5.) A new revision is not being created, a valid uuid exists on the node and a valid rev uuid exists as well that needs to be saved to the database. (Basically, a programmatic update of the revision uuid).
6. Regardless of the revision situation, there is a uuid value on $node that does not match that in uuid_node (i.e., the caller is trying to change the uuid). uuid_node needs to be updated to the new value.
Tests are written for each of these as well. /me passes out
;)
Comment #74
q0rban commentedSee above ^^
Comment #75
ryan_courtnage commentedJust tried out this patch.
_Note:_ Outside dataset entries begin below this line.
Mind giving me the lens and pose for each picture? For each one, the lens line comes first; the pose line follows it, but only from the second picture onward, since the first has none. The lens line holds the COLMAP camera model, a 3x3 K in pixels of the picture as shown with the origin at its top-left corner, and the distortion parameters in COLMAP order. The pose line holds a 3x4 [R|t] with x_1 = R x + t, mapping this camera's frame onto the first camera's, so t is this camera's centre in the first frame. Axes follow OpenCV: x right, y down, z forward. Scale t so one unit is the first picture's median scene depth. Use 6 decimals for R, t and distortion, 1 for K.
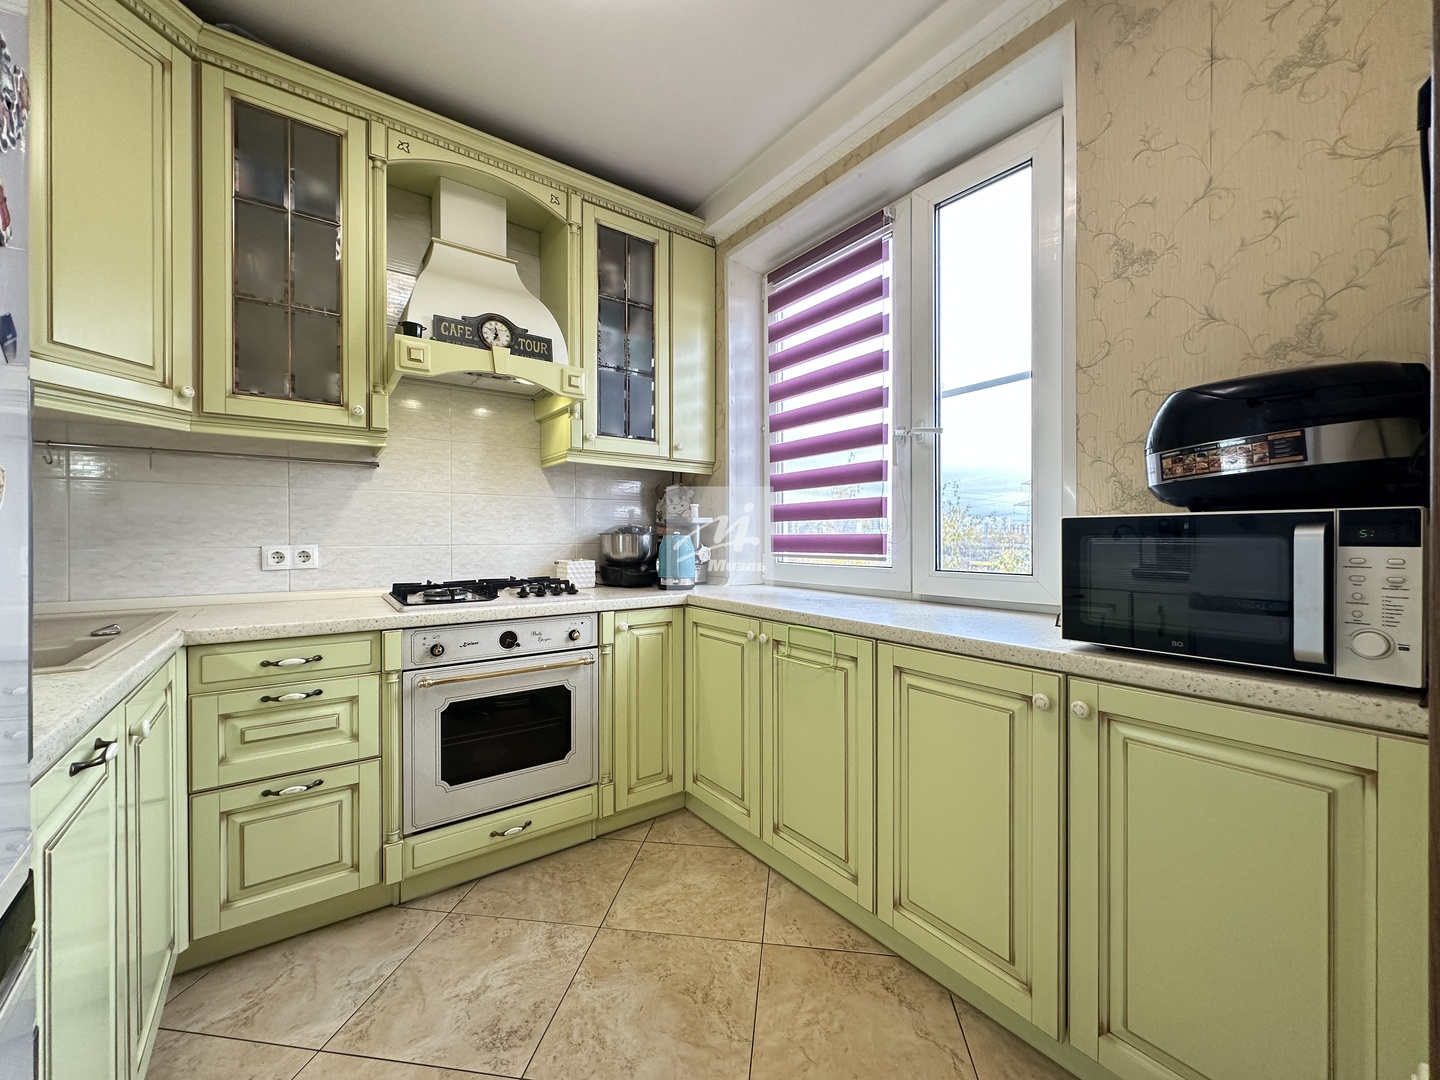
lens RADIAL K [[573.3, 0, 720.0], [0, 573.3, 540.0], [0, 0, 1]] dist [-0.001809, 0.000191]
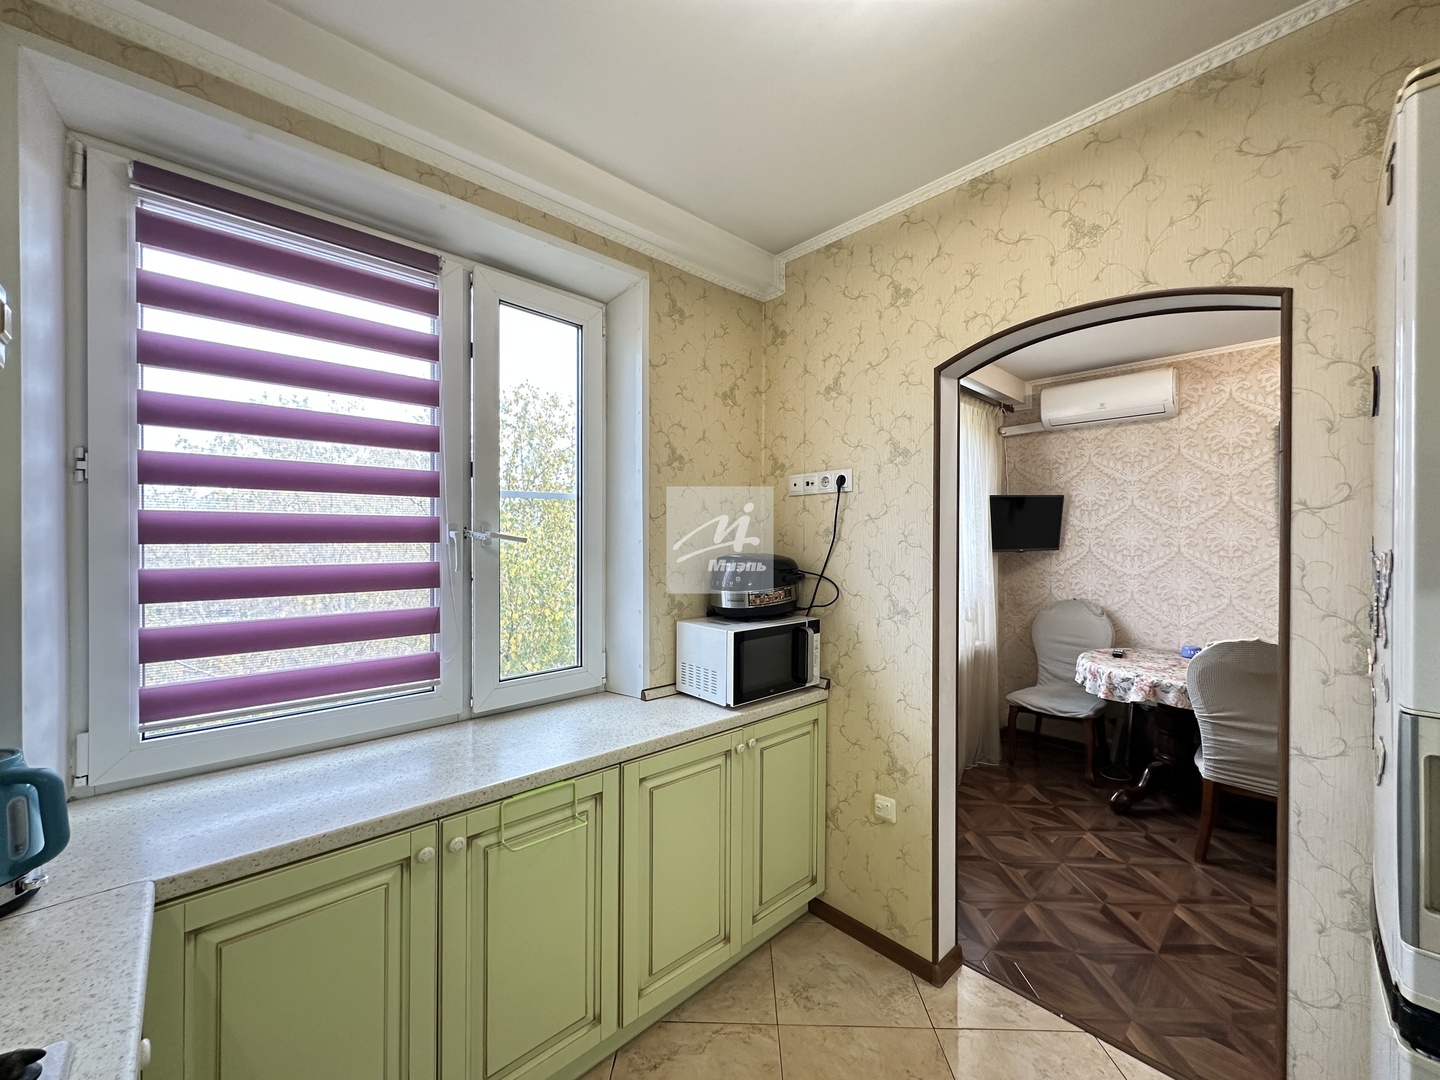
lens RADIAL K [[573.3, 0, 720.0], [0, 573.3, 540.0], [0, 0, 1]] dist [-0.001809, 0.000191]
pose [[-0.117711, -0.002471, 0.993045, -0.618367], [0.001796, 0.999995, 0.002701, -0.185672], [-0.993046, 0.002102, -0.117706, 0.747380]]
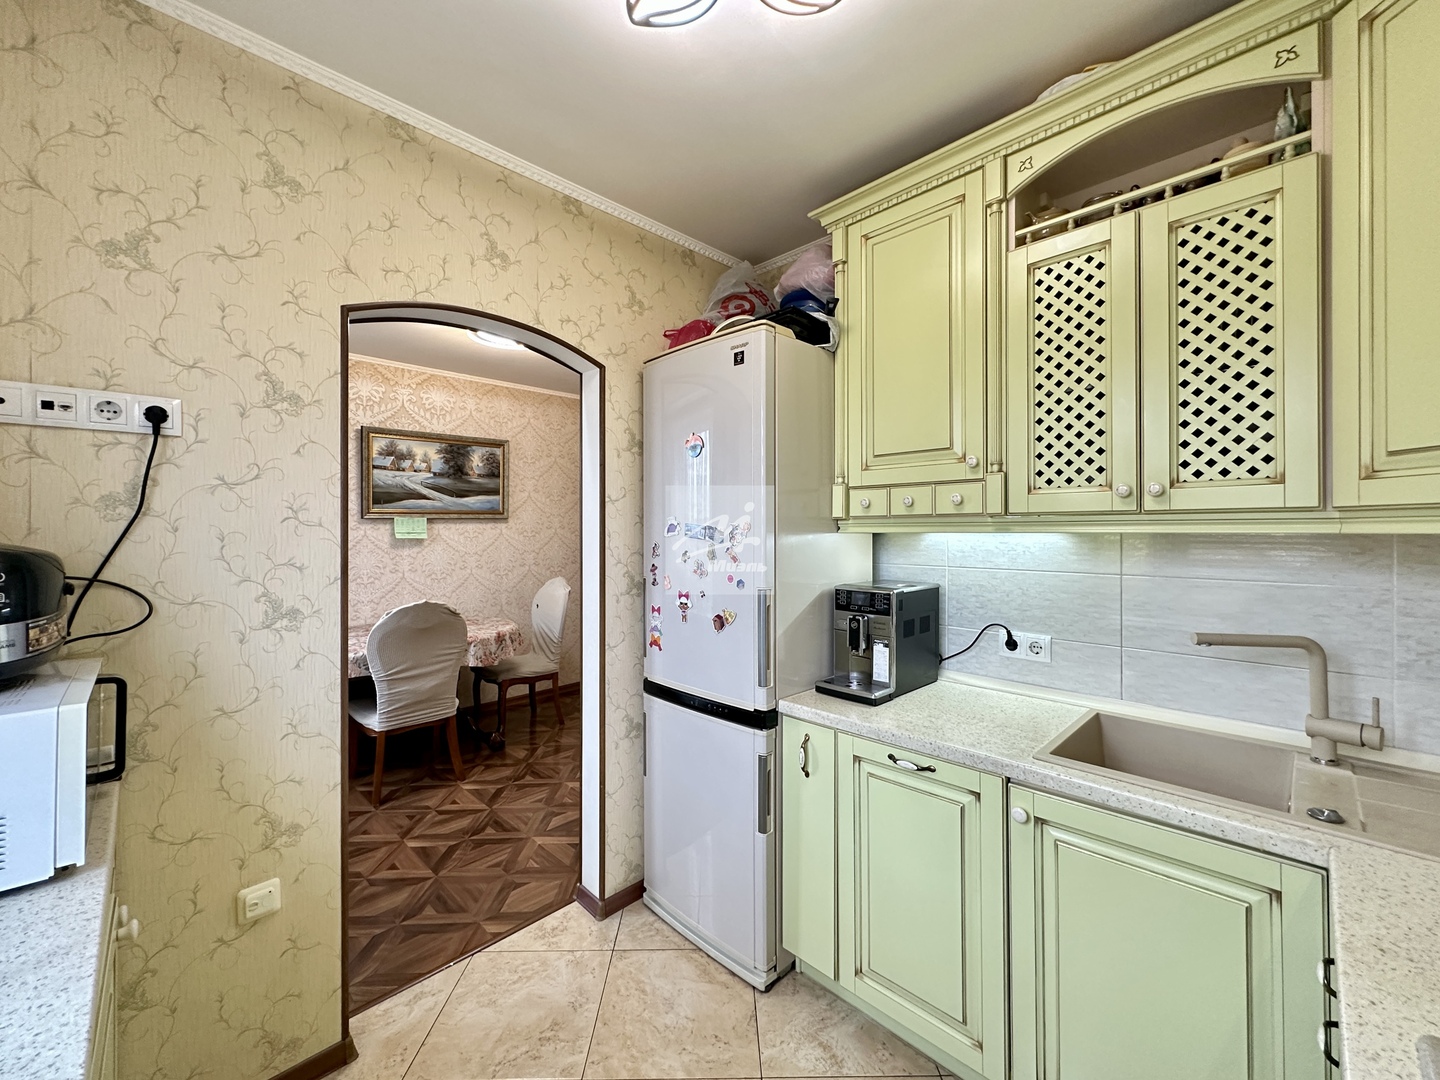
lens RADIAL K [[581.1, 0, 721.3], [0, 581.1, 528.8], [0, 0, 1]] dist [0.000111, 0.000165]
pose [[-0.988730, 0.002405, -0.149693, -0.070980], [0.001885, 0.999992, 0.003611, -0.167087], [0.149700, 0.003288, -0.988726, 1.157653]]
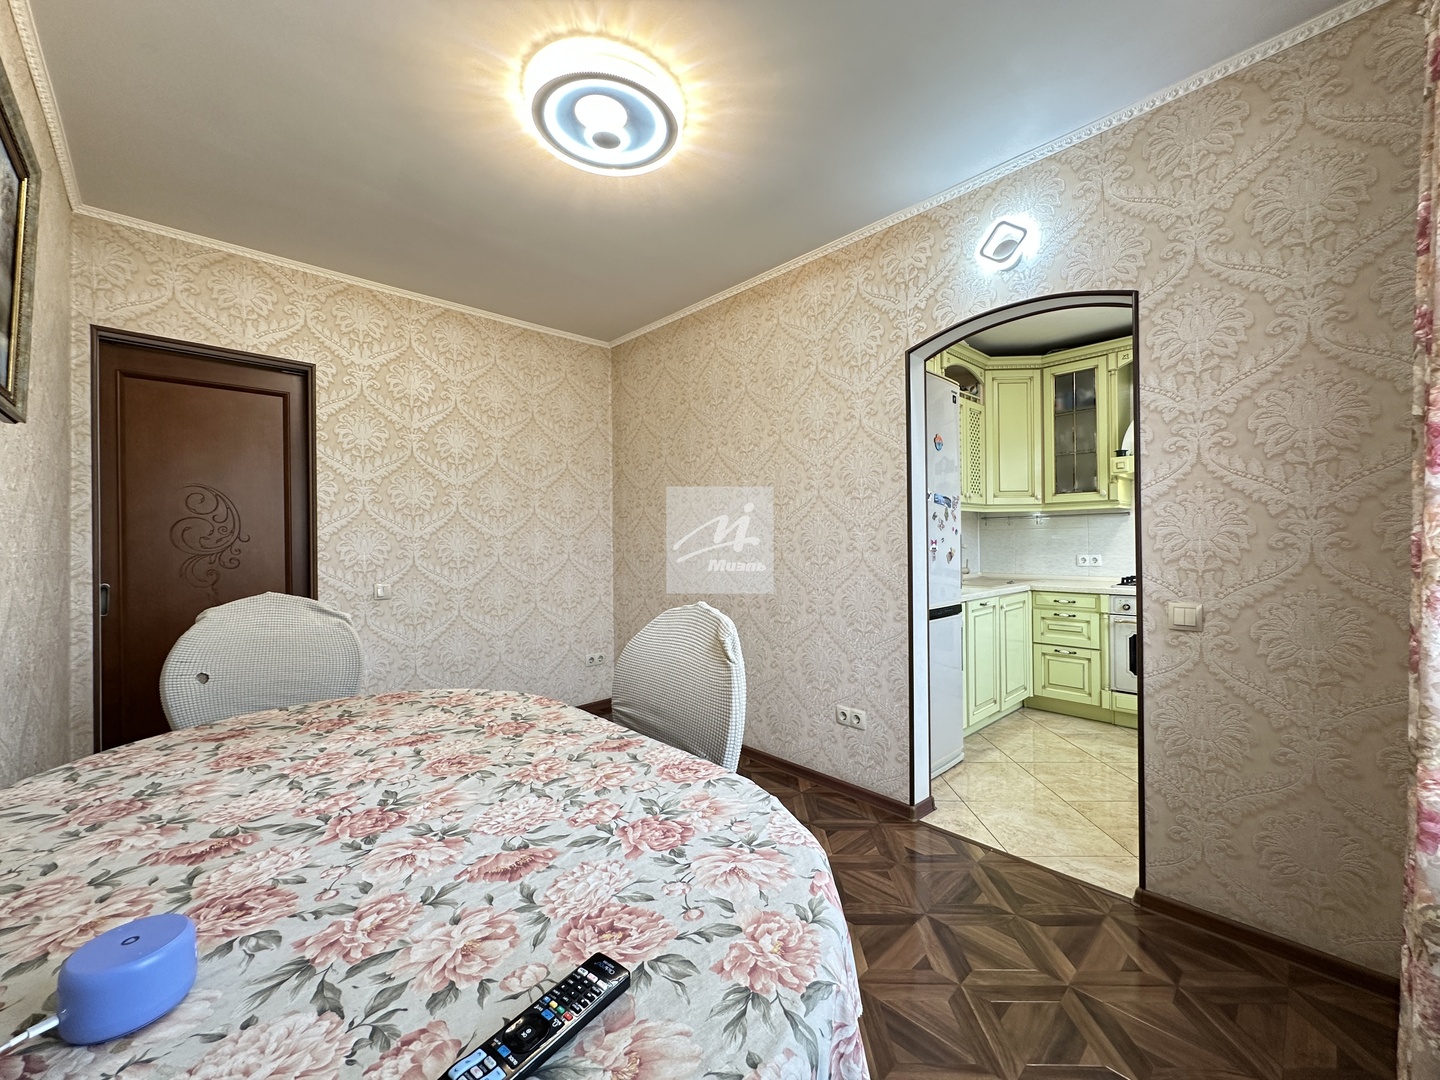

With it, I can confirm that the "Duplicate entry" warnings are now gone ... everything seems to be working okay.
Comment #76
kndr#74 works good for me. Thanks!
Comment #77
apotek commented#74 is good for me to. Thanks also for working on the tests! We need this patch for a project we're working on so it would be great to get this committed asap.
Comment #78
q0rban commentedComment #79
btopro commented+1 for commit, going to merge this into a development stack right now since I get this about 200 times when I import a book structure with node_export... though I ran my import/export and I'm still getting the warnings after using the UUID dev as well as applying the monster patch from #74
Comment #80
btopro commentednever mind my previous comment. I did have to uninstall node export / UUID and then the import worked without all the error code
Comment #81
recidive commentedCrazy awesome patch committed!
Thank you guys!
Comment #82
ryan_courtnage commentedFYI - this patch had a bug. New issue & fix here: http://drupal.org/node/1065364
Comment #83
fxmasa commentedyes, thanks! it is ok!
Comment #85
roball commentedToo bad that this fix is still not available in an official release. I am using 6.x-1.0-beta2 and get hundreds of these errors in the dblog.